The Angels managed no more offense after his strike. While striking out in the seventh inning, Brandon Phillips tweaked a muscle in his side and Kaleb Cowart replaced him at second base.

Even staked to a three-run lead, Bedrosian found trouble in the eighth, loading the bases without recording an out. Quickly, Scioscia turned to Parker, his reliever most likely to produce a strikeout.

Parker notched only one strikeout, but he also did not surrender any hits.
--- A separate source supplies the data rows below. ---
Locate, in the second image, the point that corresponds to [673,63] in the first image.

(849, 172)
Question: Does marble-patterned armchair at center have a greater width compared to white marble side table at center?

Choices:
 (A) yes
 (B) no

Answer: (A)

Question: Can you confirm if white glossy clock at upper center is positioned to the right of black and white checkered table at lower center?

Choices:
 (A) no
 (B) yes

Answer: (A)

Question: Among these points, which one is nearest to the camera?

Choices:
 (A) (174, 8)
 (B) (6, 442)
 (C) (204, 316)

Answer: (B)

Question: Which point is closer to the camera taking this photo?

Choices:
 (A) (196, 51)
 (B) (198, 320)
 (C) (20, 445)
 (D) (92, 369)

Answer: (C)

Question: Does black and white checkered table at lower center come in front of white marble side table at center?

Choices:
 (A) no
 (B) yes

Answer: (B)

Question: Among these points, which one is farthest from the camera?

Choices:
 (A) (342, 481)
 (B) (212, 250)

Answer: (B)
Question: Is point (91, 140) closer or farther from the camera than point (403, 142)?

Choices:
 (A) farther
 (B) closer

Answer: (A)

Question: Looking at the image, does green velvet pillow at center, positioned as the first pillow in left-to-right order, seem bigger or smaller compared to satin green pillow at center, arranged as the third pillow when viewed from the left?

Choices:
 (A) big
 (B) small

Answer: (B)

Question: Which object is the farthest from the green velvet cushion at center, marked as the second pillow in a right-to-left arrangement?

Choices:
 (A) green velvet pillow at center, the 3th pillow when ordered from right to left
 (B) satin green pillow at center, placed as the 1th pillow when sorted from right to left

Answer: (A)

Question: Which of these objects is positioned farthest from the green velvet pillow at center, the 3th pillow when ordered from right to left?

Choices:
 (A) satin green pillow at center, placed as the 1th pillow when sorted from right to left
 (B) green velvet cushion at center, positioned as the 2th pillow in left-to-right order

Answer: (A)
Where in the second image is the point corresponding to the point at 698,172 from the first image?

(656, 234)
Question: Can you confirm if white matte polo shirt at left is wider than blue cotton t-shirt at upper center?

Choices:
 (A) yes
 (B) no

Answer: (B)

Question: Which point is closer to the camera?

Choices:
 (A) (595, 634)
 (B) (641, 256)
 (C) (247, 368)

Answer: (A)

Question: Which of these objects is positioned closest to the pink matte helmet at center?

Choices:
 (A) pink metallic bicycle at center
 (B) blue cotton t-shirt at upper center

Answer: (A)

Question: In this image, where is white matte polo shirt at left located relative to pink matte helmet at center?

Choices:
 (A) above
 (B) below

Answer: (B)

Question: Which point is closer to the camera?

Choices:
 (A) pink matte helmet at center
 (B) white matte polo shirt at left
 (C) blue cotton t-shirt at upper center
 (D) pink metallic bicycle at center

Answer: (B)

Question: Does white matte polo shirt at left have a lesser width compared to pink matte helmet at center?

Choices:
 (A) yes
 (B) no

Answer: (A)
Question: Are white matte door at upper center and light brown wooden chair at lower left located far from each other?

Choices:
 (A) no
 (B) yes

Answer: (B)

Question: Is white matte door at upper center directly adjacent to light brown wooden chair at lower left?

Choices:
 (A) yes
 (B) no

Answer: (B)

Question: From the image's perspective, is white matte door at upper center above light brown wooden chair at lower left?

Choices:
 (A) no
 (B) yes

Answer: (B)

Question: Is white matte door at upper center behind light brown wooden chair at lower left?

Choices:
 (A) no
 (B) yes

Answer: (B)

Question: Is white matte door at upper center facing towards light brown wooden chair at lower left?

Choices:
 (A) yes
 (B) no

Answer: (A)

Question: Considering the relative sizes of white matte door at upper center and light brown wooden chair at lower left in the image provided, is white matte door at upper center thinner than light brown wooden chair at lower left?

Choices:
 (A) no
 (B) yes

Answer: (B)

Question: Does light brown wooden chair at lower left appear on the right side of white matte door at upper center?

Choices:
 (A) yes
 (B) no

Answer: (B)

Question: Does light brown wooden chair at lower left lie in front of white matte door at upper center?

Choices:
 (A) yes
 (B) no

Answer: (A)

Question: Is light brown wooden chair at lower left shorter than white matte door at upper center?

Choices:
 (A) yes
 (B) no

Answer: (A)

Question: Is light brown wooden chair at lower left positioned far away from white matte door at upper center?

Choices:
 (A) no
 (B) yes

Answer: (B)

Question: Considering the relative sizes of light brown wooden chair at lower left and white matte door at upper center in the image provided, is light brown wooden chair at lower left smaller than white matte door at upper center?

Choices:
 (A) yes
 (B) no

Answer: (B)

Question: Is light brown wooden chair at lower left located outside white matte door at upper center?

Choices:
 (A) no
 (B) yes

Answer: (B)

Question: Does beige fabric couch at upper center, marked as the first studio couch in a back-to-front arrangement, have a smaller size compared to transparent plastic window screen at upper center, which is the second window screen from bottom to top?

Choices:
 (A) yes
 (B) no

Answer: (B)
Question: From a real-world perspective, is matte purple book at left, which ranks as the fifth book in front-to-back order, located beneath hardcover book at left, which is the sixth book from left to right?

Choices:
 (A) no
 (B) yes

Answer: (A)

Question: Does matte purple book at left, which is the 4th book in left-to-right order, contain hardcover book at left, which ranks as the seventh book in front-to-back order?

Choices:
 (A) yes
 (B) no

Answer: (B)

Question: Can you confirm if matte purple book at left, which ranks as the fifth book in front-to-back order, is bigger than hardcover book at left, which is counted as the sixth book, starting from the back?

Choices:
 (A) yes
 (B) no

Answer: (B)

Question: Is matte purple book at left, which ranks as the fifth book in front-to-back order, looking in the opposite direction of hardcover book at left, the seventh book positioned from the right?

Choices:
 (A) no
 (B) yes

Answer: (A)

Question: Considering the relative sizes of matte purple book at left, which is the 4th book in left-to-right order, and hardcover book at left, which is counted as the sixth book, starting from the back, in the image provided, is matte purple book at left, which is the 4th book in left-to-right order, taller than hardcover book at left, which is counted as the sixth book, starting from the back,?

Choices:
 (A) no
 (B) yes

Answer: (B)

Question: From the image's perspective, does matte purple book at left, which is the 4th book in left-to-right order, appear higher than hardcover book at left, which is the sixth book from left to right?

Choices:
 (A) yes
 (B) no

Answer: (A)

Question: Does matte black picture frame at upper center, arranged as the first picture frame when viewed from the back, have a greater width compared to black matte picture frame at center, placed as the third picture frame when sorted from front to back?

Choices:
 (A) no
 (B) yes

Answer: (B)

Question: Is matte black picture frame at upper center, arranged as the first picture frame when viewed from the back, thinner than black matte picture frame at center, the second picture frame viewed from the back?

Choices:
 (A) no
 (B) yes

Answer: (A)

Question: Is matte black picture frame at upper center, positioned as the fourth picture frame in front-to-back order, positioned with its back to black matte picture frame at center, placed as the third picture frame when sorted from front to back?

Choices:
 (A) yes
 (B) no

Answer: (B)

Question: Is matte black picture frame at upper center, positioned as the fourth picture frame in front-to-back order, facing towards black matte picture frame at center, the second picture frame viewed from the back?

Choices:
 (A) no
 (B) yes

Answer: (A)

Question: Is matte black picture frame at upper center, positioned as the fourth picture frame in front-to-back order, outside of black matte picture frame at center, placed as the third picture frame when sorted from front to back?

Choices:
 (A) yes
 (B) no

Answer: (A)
Two Texas sacrifice flies made it a one-run game. Left in for another inning with no one warming behind him, Parker retired the Rangers in order.

“We needed someone to step up tonight,” Simmons said. “He definitely did that.”

Short hops

Reliever Keynan Middleton, who exited a Thursday appearance because of irritation in the ulnar nerve within his elbow, played catch Friday. Scioscia termed Middleton day-to-day but said he would have to complete a bullpen session before he could resume pitching in games. … Heaney did not throw Friday for the third consecutive day. Scioscia said Heaney was waiting for medicine to take hold within his sore shoulder. … The Angels sent right-hander Elvin Rodriguez to Detroit to complete the teams’ Aug. 31 trade for Upton. Rodriguez, 19, was not highly ranked in the Angels’ farm system but produced solid statistics in limited innings.